### Job item
Pictures stay out of the copy. Repeat exactly the lines from the first entry below through the line that contains "0 Add a 4 corners", and nothing beyond.

^^^^^^^^

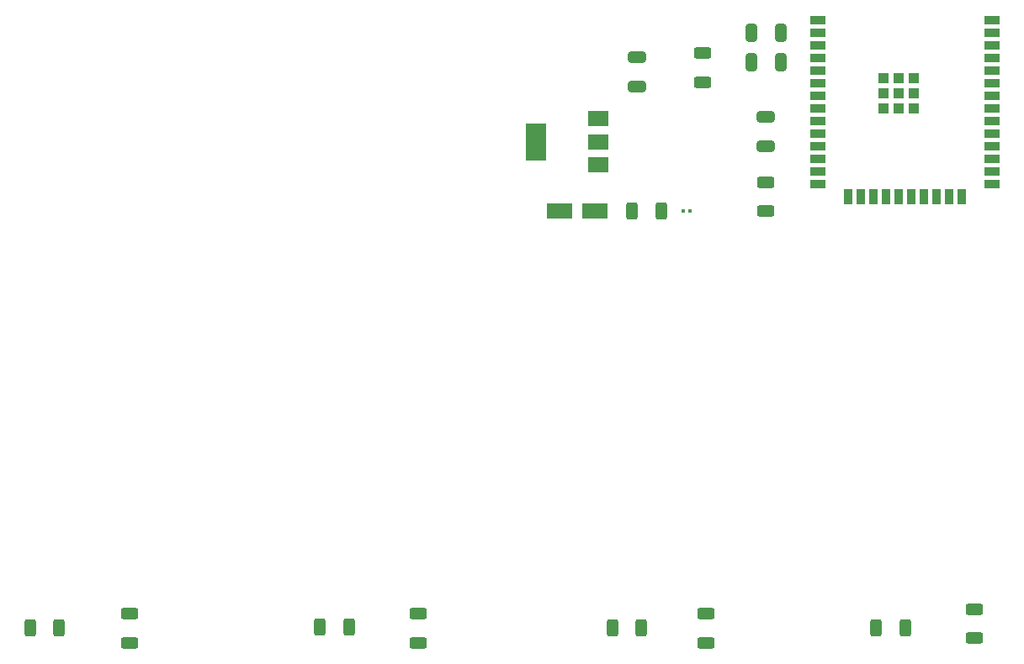
<source format=gbr>
%TF.GenerationSoftware,KiCad,Pcbnew,(6.0.10-0)*%
%TF.CreationDate,2023-07-20T21:22:02-04:00*%
%TF.ProjectId,Buzzers v2,42757a7a-6572-4732-9076-322e6b696361,rev?*%
%TF.SameCoordinates,Original*%
%TF.FileFunction,Paste,Top*%
%TF.FilePolarity,Positive*%
%FSLAX46Y46*%
G04 Gerber Fmt 4.6, Leading zero omitted, Abs format (unit mm)*
G04 Created by KiCad (PCBNEW (6.0.10-0)) date 2023-07-20 21:22:02*
%MOMM*%
%LPD*%
G01*
G04 APERTURE LIST*
G04 Aperture macros list*
%AMRoundRect*
0 Rectangle with rounded corners*
0 $1 Rounding radius*
0 $2 $3 $4 $5 $6 $7 $8 $9 X,Y pos of 4 corners*
0 Add a 4 corners polygon primitive as box body*
4,1,4,$2,$3,$4,$5,$6,$7,$8,$9,$2,$3,0*
0 Add four circle primitives for the rounded corners*
1,1,$1+$1,$2,$3*
1,1,$1+$1,$4,$5*
1,1,$1+$1,$6,$7*
1,1,$1+$1,$8,$9*
0 Add four rect primitives between the rounded corners*
20,1,$1+$1,$2,$3,$4,$5,0*
20,1,$1+$1,$4,$5,$6,$7,0*
20,1,$1+$1,$6,$7,$8,$9,0*
20,1,$1+$1,$8,$9,$2,$3,0*%
G04 Aperture macros list end*
%ADD10RoundRect,0.250000X0.625000X-0.312500X0.625000X0.312500X-0.625000X0.312500X-0.625000X-0.312500X0*%
%ADD11RoundRect,0.250000X-0.312500X-0.625000X0.312500X-0.625000X0.312500X0.625000X-0.312500X0.625000X0*%
%ADD12RoundRect,0.250000X0.312500X0.625000X-0.312500X0.625000X-0.312500X-0.625000X0.312500X-0.625000X0*%
%ADD13RoundRect,0.250000X-0.325000X-0.650000X0.325000X-0.650000X0.325000X0.650000X-0.325000X0.650000X0*%
%ADD14RoundRect,0.079500X0.079500X0.100500X-0.079500X0.100500X-0.079500X-0.100500X0.079500X-0.100500X0*%
%ADD15R,1.500000X0.900000*%
%ADD16R,0.900000X1.500000*%
%ADD17R,1.050000X1.050000*%
%ADD18RoundRect,0.250000X1.050000X0.550000X-1.050000X0.550000X-1.050000X-0.550000X1.050000X-0.550000X0*%
%ADD19RoundRect,0.250000X0.650000X-0.325000X0.650000X0.325000X-0.650000X0.325000X-0.650000X-0.325000X0*%
%ADD20R,2.000000X1.500000*%
%ADD21R,2.000000X3.800000*%
G04 APERTURE END LIST*
D10*
%TO.C,R9*%
X118000000Y-111462500D03*
X118000000Y-108537500D03*
%TD*%
D11*
%TO.C,R4*%
X137537500Y-110000000D03*
X140462500Y-110000000D03*
%TD*%
D12*
%TO.C,R1*%
X142462500Y-68000000D03*
X139537500Y-68000000D03*
%TD*%
D11*
%TO.C,R2*%
X78950000Y-110000000D03*
X81875000Y-110000000D03*
%TD*%
D10*
%TO.C,R6*%
X146600000Y-55000000D03*
X146600000Y-52075000D03*
%TD*%
D11*
%TO.C,R5*%
X164075000Y-110000000D03*
X167000000Y-110000000D03*
%TD*%
D10*
%TO.C,R11*%
X153000000Y-68000000D03*
X153000000Y-65075000D03*
%TD*%
D13*
%TO.C,C3*%
X151525000Y-53000000D03*
X154475000Y-53000000D03*
%TD*%
D14*
%TO.C,D1*%
X144655000Y-68000000D03*
X145345000Y-68000000D03*
%TD*%
D15*
%TO.C,U2*%
X158250000Y-48750000D03*
X158250000Y-50020000D03*
X158250000Y-51290000D03*
X158250000Y-52560000D03*
X158250000Y-53830000D03*
X158250000Y-55100000D03*
X158250000Y-56370000D03*
X158250000Y-57640000D03*
X158250000Y-58910000D03*
X158250000Y-60180000D03*
X158250000Y-61450000D03*
X158250000Y-62720000D03*
X158250000Y-63990000D03*
X158250000Y-65260000D03*
D16*
X161290000Y-66510000D03*
X162560000Y-66510000D03*
X163830000Y-66510000D03*
X165100000Y-66510000D03*
X166370000Y-66510000D03*
X167640000Y-66510000D03*
X168910000Y-66510000D03*
X170180000Y-66510000D03*
X171450000Y-66510000D03*
X172720000Y-66510000D03*
D15*
X175750000Y-65260000D03*
X175750000Y-63990000D03*
X175750000Y-62720000D03*
X175750000Y-61450000D03*
X175750000Y-60180000D03*
X175750000Y-58910000D03*
X175750000Y-57640000D03*
X175750000Y-56370000D03*
X175750000Y-55100000D03*
X175750000Y-53830000D03*
X175750000Y-52560000D03*
X175750000Y-51290000D03*
X175750000Y-50020000D03*
X175750000Y-48750000D03*
D17*
X164795000Y-57615000D03*
X164795000Y-56090000D03*
X166320000Y-54565000D03*
X166320000Y-56090000D03*
X164795000Y-54565000D03*
X167845000Y-56090000D03*
X166320000Y-57615000D03*
X167845000Y-57615000D03*
X167845000Y-54565000D03*
%TD*%
D18*
%TO.C,C2*%
X135800000Y-68000000D03*
X132200000Y-68000000D03*
%TD*%
D10*
%TO.C,R8*%
X147000000Y-111462500D03*
X147000000Y-108537500D03*
%TD*%
%TO.C,R7*%
X174000000Y-111000000D03*
X174000000Y-108075000D03*
%TD*%
D19*
%TO.C,C5*%
X153000000Y-61475000D03*
X153000000Y-58525000D03*
%TD*%
D10*
%TO.C,R10*%
X89000000Y-111462500D03*
X89000000Y-108537500D03*
%TD*%
D11*
%TO.C,R3*%
X108125000Y-109910000D03*
X111050000Y-109910000D03*
%TD*%
D20*
%TO.C,U1*%
X136150000Y-63300000D03*
D21*
X129850000Y-61000000D03*
D20*
X136150000Y-61000000D03*
X136150000Y-58700000D03*
%TD*%
D13*
%TO.C,C4*%
X151525000Y-50000000D03*
X154475000Y-50000000D03*
%TD*%
D19*
%TO.C,C1*%
X140000000Y-55475000D03*
X140000000Y-52525000D03*
%TD*%
M02*

</source>
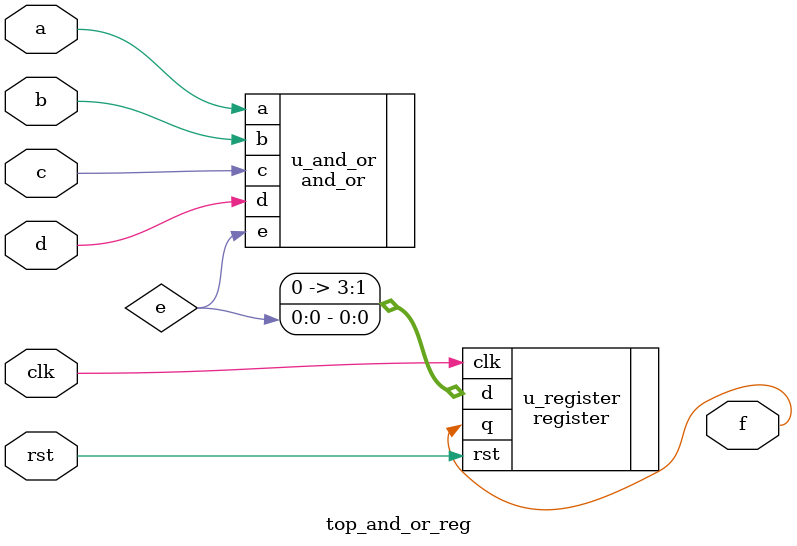
<source format=v>
module top_and_or_reg (
  input wire a, b, c, d,     // Inputs for AND-OR logic
  input wire clk,            // Clock signal
  input wire rst,            // Reset signal
  output wire f              // Final output (registered value)
);

  // Internal signal to connect combinational logic to the register
  wire e;

  // Instantiate the AND-OR logic module
  and_or u_and_or (
    .a(a),
    .b(b),
    .c(c),
    .d(d),
    .e(e)
  );

  // Instantiate the register module (using a 1-bit register for simplicity)
  register u_register (
    .d({3'b000, e}),         // Only use the LSB of the register for 'e'
    .clk(clk),
    .rst(rst),
    .q(f)
  );

endmodule

</source>
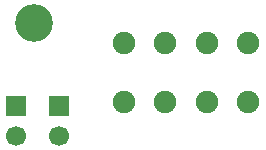
<source format=gbs>
G04 #@! TF.GenerationSoftware,KiCad,Pcbnew,9.0.2*
G04 #@! TF.CreationDate,2025-09-13T00:07:02-05:00*
G04 #@! TF.ProjectId,pcb-bulkplate-passthrough,7063622d-6275-46c6-9b70-6c6174652d70,V1.0*
G04 #@! TF.SameCoordinates,Original*
G04 #@! TF.FileFunction,Soldermask,Bot*
G04 #@! TF.FilePolarity,Negative*
%FSLAX46Y46*%
G04 Gerber Fmt 4.6, Leading zero omitted, Abs format (unit mm)*
G04 Created by KiCad (PCBNEW 9.0.2) date 2025-09-13 00:07:02*
%MOMM*%
%LPD*%
G01*
G04 APERTURE LIST*
%ADD10C,1.900000*%
%ADD11C,3.200000*%
%ADD12R,1.700000X1.700000*%
%ADD13C,1.700000*%
G04 APERTURE END LIST*
D10*
X84599996Y-61600000D03*
X84599996Y-66600000D03*
X88099999Y-61600000D03*
X88099999Y-66600000D03*
X91600000Y-61600000D03*
X91600000Y-66600000D03*
X95100000Y-61600000D03*
X95100000Y-66600000D03*
D11*
X77000000Y-59900000D03*
D12*
X79100000Y-67000000D03*
D13*
X79100000Y-69540000D03*
D12*
X75475000Y-67000000D03*
D13*
X75475000Y-69540000D03*
M02*

</source>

^^^^^^^^

### Response
<source format=gbr>
%TF.GenerationSoftware,KiCad,Pcbnew,(6.0.10-0)*%
%TF.CreationDate,2023-07-20T21:22:02-04:00*%
%TF.ProjectId,Buzzers v2,42757a7a-6572-4732-9076-322e6b696361,rev?*%
%TF.SameCoordinates,Original*%
%TF.FileFunction,Paste,Top*%
%TF.FilePolarity,Positive*%
%FSLAX46Y46*%
G04 Gerber Fmt 4.6, Leading zero omitted, Abs format (unit mm)*
G04 Created by KiCad (PCBNEW (6.0.10-0)) date 2023-07-20 21:22:02*
%MOMM*%
%LPD*%
G01*
G04 APERTURE LIST*
G04 Aperture macros list*
%AMRoundRect*
0 Rectangle with rounded corners*
0 $1 Rounding radius*
0 $2 $3 $4 $5 $6 $7 $8 $9 X,Y pos of 4 corners*
0 Add a 4 corners polygon primitive as box body*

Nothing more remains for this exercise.